== SUPPLIED TEXT ==

Not long after, another told me that while she’d never had sex with another man, she’d had so many emotional affairs and inappropriate email correspondences over the years that she’d had to buy a separate hard drive to store them all.

Always move to the physical and if you can’t get there, cut her off. I’ve had women like these, who love the thrill but won’t go the distance. Get rid of them. Up or out.

8. Because she’s never yours and it’s only your turn, I actually prefer consensual, mutual non-monogamy in the form of swinging and sex clubs. To me they’re more fun and more honest than pretending to be monogamous and then not doing that. Most guys who go have no game, so they always bring the same person; if you bring different hot girls into that atmosphere you will have your pick.

===
== DATA FOR REVIEW ==

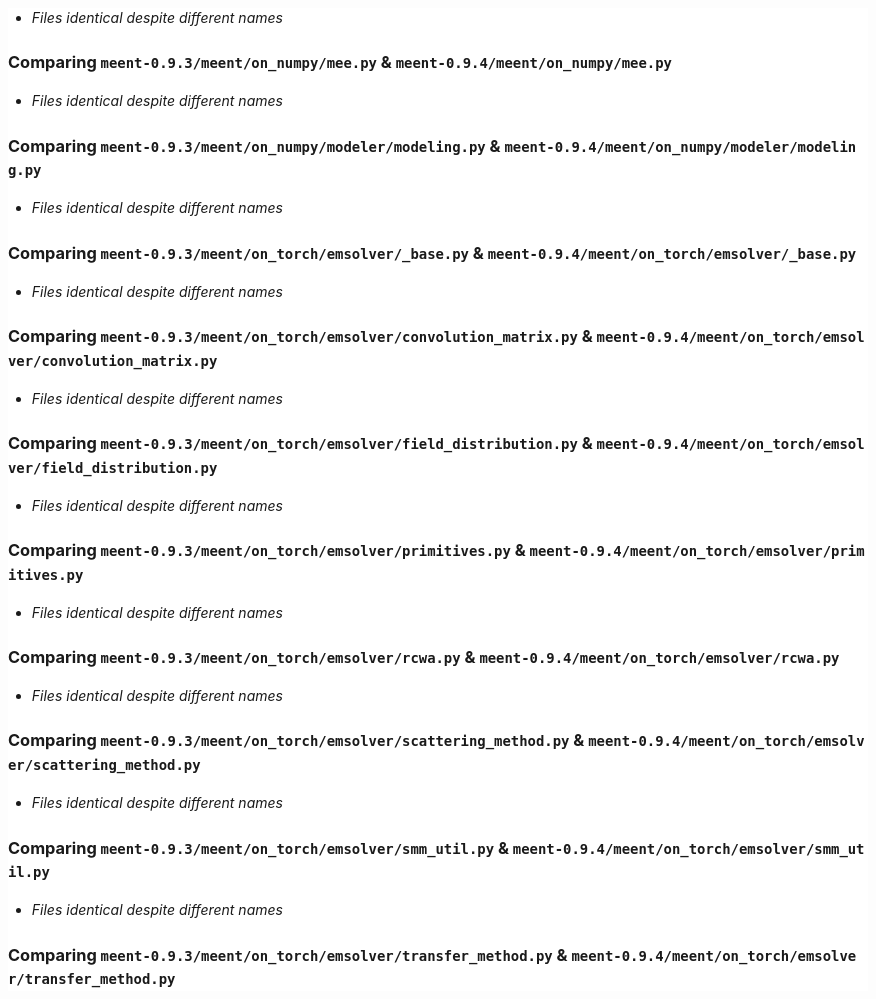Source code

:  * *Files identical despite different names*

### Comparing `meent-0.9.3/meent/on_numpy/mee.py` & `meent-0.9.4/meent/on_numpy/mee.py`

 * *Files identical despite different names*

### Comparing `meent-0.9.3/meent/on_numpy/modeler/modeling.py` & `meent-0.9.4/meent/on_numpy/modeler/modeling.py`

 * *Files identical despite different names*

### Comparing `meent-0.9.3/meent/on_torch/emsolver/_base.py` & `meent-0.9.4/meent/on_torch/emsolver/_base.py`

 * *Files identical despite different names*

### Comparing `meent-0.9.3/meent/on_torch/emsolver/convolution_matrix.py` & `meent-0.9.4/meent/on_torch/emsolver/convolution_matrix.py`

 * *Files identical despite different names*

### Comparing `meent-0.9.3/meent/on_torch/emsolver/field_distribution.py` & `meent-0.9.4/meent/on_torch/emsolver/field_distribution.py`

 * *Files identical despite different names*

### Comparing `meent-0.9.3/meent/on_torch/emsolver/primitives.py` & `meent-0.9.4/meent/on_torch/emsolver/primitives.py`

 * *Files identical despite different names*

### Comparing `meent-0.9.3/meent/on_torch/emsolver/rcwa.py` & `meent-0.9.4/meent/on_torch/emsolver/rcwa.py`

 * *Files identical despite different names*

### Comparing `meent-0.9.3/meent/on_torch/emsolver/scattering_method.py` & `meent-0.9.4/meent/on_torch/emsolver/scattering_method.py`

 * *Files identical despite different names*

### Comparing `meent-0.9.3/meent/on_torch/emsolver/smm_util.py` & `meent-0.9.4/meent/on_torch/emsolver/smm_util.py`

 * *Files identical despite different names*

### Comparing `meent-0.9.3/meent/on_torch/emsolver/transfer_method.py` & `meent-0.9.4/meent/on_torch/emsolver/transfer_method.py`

===

- _WRITTEN TASK_
Copy the dating-advice passage word for word, in full.

- _EXPECTED OUTPUT_
Not long after, another told me that while she’d never had sex with another man, she’d had so many emotional affairs and inappropriate email correspondences over the years that she’d had to buy a separate hard drive to store them all.

Always move to the physical and if you can’t get there, cut her off. I’ve had women like these, who love the thrill but won’t go the distance. Get rid of them. Up or out.

8. Because she’s never yours and it’s only your turn, I actually prefer consensual, mutual non-monogamy in the form of swinging and sex clubs. To me they’re more fun and more honest than pretending to be monogamous and then not doing that. Most guys who go have no game, so they always bring the same person; if you bring different hot girls into that atmosphere you will have your pick.